The UDN has led to exciting breakthroughs in recent years. Earlier this month, researchers at the NIH Undiagnosed Diseases Program, part of the UDN, discovered a new neurological condition in three children characterized by issues with motor coordination and speech. The researchers determined that mutations in the ATG4D gene cause the disease, a finding that will enable diagnosis in more individuals as well as research toward developing treatments. This discovery may also help us understand more common disorders with shared biological mechanisms, such as Alzheimer’s disease.
In addition, NINDS supports research consortia within the Rare Diseases Clinical Research Network, a trans-NIH partnership led by NCATS to advance medical research on rare diseases by providing support for clinical studies and facilitating collaboration, study enrollment and data sharing. The RDCRN consists of 20 RDCRN rare diseases research groups (consortia) and a Data Management and Coordinating Center -- NINDS is proud to support 10 of the 20 consortia. Through the network, researchers and their teams work together with over 120 patient organizations (patient advocacy groups) to study nearly 200 rare diseases at clinical centers across the nation and worldwide.

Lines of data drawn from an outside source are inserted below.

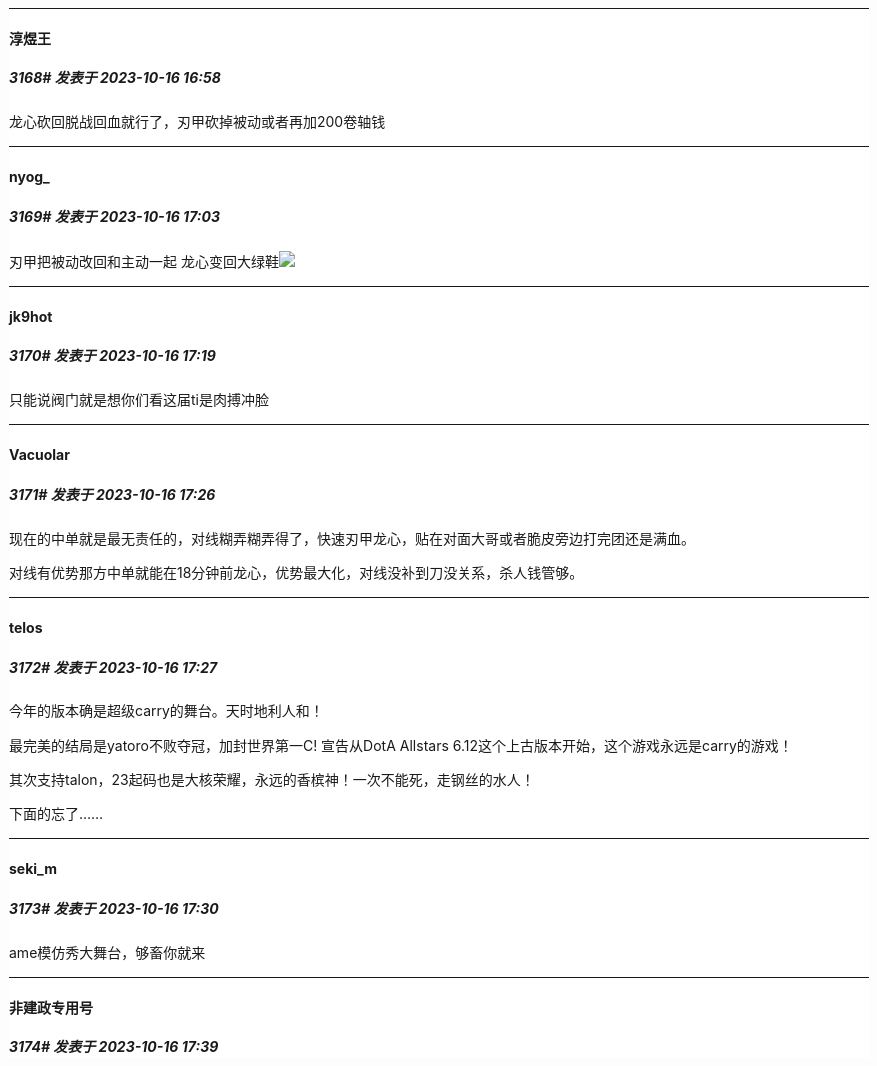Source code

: *****

####  淳煜王  
##### 3168#       发表于 2023-10-16 16:58

龙心砍回脱战回血就行了，刃甲砍掉被动或者再加200卷轴钱


*****

####  nyog_  
##### 3169#       发表于 2023-10-16 17:03

刃甲把被动改回和主动一起 龙心变回大绿鞋<img src="https://static.saraba1st.com/image/smiley/face2017/037.png" referrerpolicy="no-referrer">


*****

####  jk9hot  
##### 3170#       发表于 2023-10-16 17:19

只能说阀门就是想你们看这届ti是肉搏冲脸


*****

####  Vacuolar  
##### 3171#       发表于 2023-10-16 17:26

现在的中单就是最无责任的，对线糊弄糊弄得了，快速刃甲龙心，贴在对面大哥或者脆皮旁边打完团还是满血。

对线有优势那方中单就能在18分钟前龙心，优势最大化，对线没补到刀没关系，杀人钱管够。

*****

####  telos  
##### 3172#       发表于 2023-10-16 17:27

今年的版本确是超级carry的舞台。天时地利人和！

最完美的结局是yatoro不败夺冠，加封世界第一C! 宣告从DotA Allstars 6.12这个上古版本开始，这个游戏永远是carry的游戏！

其次支持talon，23起码也是大核荣耀，永远的香槟神！一次不能死，走钢丝的水人！

下面的忘了……

*****

####  seki_m  
##### 3173#       发表于 2023-10-16 17:30

ame模仿秀大舞台，够畜你就来


*****

####  非建政专用号  
##### 3174#       发表于 2023-10-16 17:39
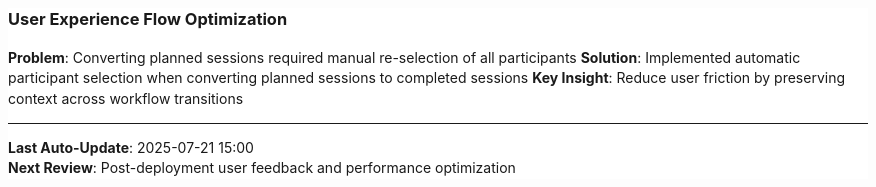 ### User Experience Flow Optimization
**Problem**: Converting planned sessions required manual re-selection of all participants
**Solution**: Implemented automatic participant selection when converting planned sessions to completed sessions
**Key Insight**: Reduce user friction by preserving context across workflow transitions

---

**Last Auto-Update**: 2025-07-21 15:00  
**Next Review**: Post-deployment user feedback and performance optimization
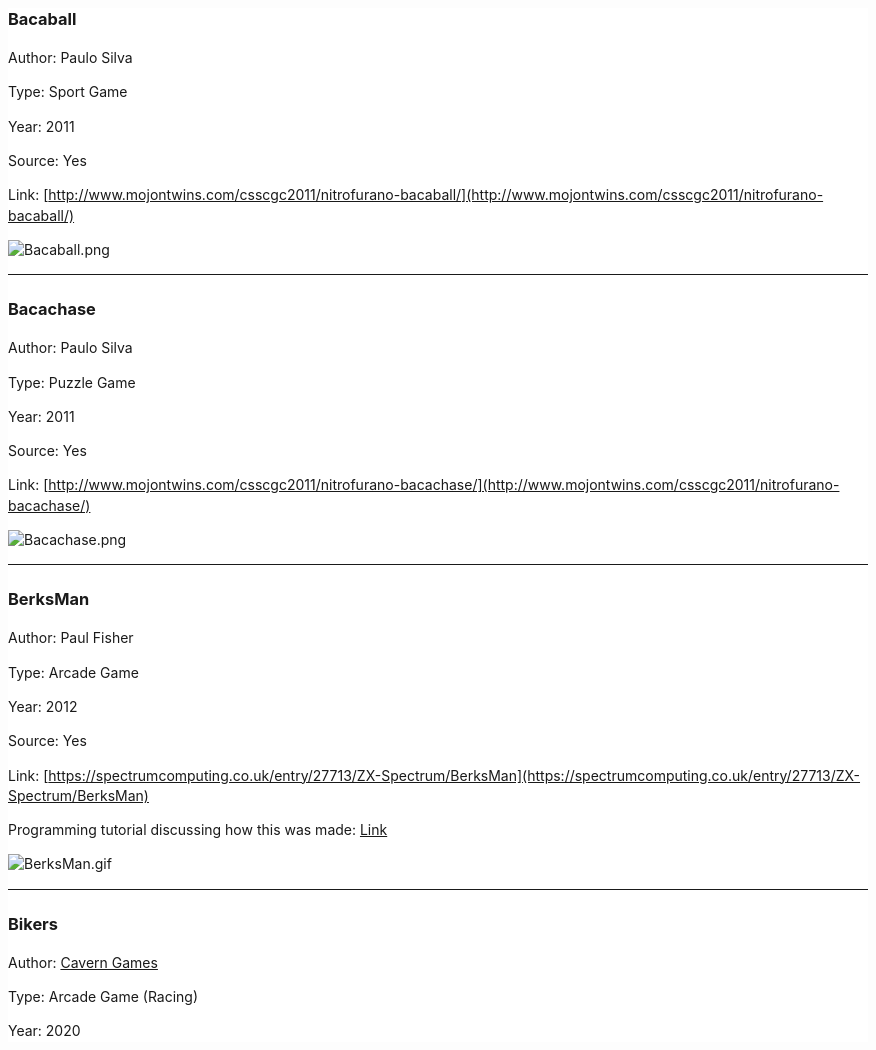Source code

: ### Bacaball

Author: Paulo Silva

Type: Sport Game

Year: 2011

Source: Yes

Link: [http://www.mojontwins.com/csscgc2011/nitrofurano-bacaball/](http://www.mojontwins.com/csscgc2011/nitrofurano-bacaball/)

![Bacaball.png](./img/games/bacaball.png)

---
### Bacachase

Author: Paulo Silva

Type: Puzzle Game

Year: 2011

Source: Yes

Link: [http://www.mojontwins.com/csscgc2011/nitrofurano-bacachase/](http://www.mojontwins.com/csscgc2011/nitrofurano-bacachase/)

![Bacachase.png](./img/games/bacachase.png)

---
### BerksMan

Author: Paul Fisher

Type: Arcade Game

Year: 2012

Source: Yes

Link: [https://spectrumcomputing.co.uk/entry/27713/ZX-Spectrum/BerksMan](https://spectrumcomputing.co.uk/entry/27713/ZX-Spectrum/BerksMan)

Programming tutorial discussing how this was made: [Link](http://goo.gl/4jPd5)

![BerksMan.gif](./img/games/berksman.gif)

---
### Bikers

Author: [Cavern Games](https://www.joflof.com)

Type: Arcade Game (Racing)

Year: 2020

This month, we recognize the researchers committed to solving the mysteries of these devastating conditions, including NINDS-funded neuroscientists Harry Orr, Christopher Walsh, and Huda Zoghbi, as well as Jean-Louis Mandel of France. They were recently awarded the 2022 Kavli Prize in Neuroscience for finding genetic causes of brain diseases including Rett syndrome, spinocerebellar ataxia, and rare forms of epilepsy. Such discoveries, along with advances in gene editing and other precision medicine technologies, open exciting opportunities for gene-targeted treatments.
More importantly, we also take this opportunity to acknowledge the patients, families, advocacy organizations, medical teams, and many others impacted by rare diseases. As mentioned in our 2021-2026 NINDS Strategic Plan: Investing in the Future of Neuroscience, and in my previous message that outlined the ALS strategic plan, we at NINDS strive to engage people with lived experience of neurological disorders in the research process, including those with rare diseases or who are still searching for a diagnosis.

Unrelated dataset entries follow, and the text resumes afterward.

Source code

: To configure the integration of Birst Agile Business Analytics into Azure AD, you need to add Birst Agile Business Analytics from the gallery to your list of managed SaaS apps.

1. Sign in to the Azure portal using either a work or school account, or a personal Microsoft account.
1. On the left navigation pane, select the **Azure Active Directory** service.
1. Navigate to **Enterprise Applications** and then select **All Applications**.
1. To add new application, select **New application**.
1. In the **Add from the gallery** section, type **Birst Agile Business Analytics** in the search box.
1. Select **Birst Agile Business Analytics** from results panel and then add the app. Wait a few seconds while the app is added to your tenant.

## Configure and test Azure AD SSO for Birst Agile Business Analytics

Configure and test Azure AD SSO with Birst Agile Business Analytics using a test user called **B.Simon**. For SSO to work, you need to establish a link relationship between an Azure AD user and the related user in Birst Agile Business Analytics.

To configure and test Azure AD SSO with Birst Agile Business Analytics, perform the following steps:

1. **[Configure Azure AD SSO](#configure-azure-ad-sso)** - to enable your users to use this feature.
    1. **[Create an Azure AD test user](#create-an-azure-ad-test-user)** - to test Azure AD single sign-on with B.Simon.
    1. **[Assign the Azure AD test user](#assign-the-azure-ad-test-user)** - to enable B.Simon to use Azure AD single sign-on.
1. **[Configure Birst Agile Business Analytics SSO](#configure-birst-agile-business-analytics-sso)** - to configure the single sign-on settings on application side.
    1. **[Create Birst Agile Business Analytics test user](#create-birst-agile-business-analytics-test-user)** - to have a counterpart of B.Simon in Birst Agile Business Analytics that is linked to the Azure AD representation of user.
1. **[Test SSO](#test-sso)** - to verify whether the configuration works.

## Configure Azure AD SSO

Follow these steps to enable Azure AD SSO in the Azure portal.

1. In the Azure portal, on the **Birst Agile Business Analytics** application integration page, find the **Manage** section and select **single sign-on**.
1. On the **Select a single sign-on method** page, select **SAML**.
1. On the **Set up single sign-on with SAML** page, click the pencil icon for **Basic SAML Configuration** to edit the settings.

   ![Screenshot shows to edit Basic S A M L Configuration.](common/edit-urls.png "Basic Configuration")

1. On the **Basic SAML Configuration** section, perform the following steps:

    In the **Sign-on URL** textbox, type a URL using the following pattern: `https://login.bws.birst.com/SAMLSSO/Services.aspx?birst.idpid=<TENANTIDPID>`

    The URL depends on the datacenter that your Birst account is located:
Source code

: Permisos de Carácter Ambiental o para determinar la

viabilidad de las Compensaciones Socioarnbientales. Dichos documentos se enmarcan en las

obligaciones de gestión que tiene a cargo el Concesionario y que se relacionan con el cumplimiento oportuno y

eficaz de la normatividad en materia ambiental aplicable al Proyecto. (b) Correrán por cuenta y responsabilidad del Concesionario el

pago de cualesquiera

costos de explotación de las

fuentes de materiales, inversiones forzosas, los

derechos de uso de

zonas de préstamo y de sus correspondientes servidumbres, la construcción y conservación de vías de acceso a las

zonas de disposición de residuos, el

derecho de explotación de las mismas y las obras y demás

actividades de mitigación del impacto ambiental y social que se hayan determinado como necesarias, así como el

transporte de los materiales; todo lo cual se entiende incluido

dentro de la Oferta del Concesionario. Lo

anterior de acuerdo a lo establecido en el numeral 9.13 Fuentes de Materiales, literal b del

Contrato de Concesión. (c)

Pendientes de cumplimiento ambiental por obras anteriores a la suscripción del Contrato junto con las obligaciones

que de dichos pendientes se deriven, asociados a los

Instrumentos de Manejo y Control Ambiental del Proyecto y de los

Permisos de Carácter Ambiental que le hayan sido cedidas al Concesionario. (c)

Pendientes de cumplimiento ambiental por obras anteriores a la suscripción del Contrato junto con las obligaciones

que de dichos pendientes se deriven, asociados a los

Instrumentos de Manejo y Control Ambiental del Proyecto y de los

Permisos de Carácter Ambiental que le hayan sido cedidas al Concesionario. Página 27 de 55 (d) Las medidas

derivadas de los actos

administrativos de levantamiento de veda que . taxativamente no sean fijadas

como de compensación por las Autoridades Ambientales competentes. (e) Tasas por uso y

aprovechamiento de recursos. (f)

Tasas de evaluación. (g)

I encourage you to join us in celebrating Rare Disease Day at NIH today, Tuesday, February 28, 2023. Hosted by the National Center for Advancing Translational Sciences (NCATS) and the NIH Clinical Center, this annual event raises awareness among policymakers and the public about rare diseases and their impact on people’s lives. Speakers and panelists from NIH and partner organizations will highlight rare disease research programs, resources, and collaborations to improve care and advance therapy development for rare diseases. We’ll also hear stories from stories told by people living with a rare disease, their families, and their communities. I’m looking forward to this event, and looking ahead, to the exciting new discoveries and therapies that will offer hope to everyone in the rare disease community.